Bad Boss #3: The Best Buddy
What’s so bad about the boss who wants to be your friend? They’re focused on others, which is more than you can say for Q1 and Q2. However, the Best Buddy Boss focuses so much on wanting everyone to feel relaxed and happy that problems are downplayed — or entirely ignored.
Working With a Q3 Boss
A boss who’s Q3 finds meaning in a Pacify & Socialize set of behaviors. They’re agreeable and eager to please. However, that overarching need for everyone to get along means that Q3 bosses tend to vacillate over decisions, gloss over problems, and compromise too quickly. They ignore troublesome issues in a way that leaves their team unprepared to deal with the consequences that inevitably arise.

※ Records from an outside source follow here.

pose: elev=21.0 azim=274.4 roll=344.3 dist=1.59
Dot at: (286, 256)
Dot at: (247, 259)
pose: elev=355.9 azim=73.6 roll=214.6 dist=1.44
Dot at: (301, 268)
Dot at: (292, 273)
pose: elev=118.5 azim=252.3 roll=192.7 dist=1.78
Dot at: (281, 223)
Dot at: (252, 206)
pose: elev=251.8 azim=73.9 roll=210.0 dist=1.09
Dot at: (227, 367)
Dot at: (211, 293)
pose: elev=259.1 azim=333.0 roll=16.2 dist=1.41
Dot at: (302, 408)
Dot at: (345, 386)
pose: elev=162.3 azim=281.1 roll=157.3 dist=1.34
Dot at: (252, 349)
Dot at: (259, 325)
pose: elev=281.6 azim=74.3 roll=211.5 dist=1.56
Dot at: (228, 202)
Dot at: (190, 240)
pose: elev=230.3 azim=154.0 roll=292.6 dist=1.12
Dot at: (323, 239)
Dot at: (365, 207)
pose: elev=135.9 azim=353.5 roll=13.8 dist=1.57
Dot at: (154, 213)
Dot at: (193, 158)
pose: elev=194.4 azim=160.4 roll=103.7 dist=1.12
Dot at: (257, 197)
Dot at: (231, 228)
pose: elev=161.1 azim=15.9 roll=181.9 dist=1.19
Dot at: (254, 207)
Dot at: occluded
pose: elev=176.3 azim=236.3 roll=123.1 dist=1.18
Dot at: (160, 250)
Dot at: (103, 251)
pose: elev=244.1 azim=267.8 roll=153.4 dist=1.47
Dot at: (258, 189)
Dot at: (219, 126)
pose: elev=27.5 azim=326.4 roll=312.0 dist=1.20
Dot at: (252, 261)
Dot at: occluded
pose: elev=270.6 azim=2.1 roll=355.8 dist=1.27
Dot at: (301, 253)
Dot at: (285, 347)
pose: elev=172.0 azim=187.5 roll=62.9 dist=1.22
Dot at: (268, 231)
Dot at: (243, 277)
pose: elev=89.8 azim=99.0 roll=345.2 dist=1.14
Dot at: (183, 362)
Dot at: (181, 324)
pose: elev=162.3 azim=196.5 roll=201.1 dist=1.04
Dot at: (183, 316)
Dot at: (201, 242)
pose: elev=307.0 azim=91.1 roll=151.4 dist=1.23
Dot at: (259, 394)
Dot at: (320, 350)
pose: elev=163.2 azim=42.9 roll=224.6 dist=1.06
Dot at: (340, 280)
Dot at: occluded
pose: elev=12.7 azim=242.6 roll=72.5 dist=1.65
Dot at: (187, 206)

In trying so hard to set an overly positive tone, Q3 often finds that their team doesn’t perform at optimal productivity. Team members are often confused about the real situation at hand, and unclear about their performance. Most employees crave a clarity and openness that are unlikely with a Q3 boss. Because they rarely know where the Q3 boss stands, they rarely know where they stand, too.
When working with a Q3 boss, a few Q4 strategies stand out. You want to set a friendly tone that keeps them engaged — but guide the discussion with a steady focus. Where Q1 may be quick to argue and Q2 might hesitate to commit to any kind of binding decision, Q3 could actually agree too quickly. Q3 might concur merely in the interest of getting along; probe that easy agreement with closed-end questions and summary statements.
No matter if your boss is Q1, Q2, or Q3, they’ll still have more power than you. You can’t order or demand anything of them; instead, you’ll have to use your Q4 powers of persuasion. Employing Q4 behavioral strategies might not turn any of these bosses from nightmares into your dream working relationship. Q4 behavior can be challenging, and it takes effort. But it’ll help you bring out the best in others — and in you as well.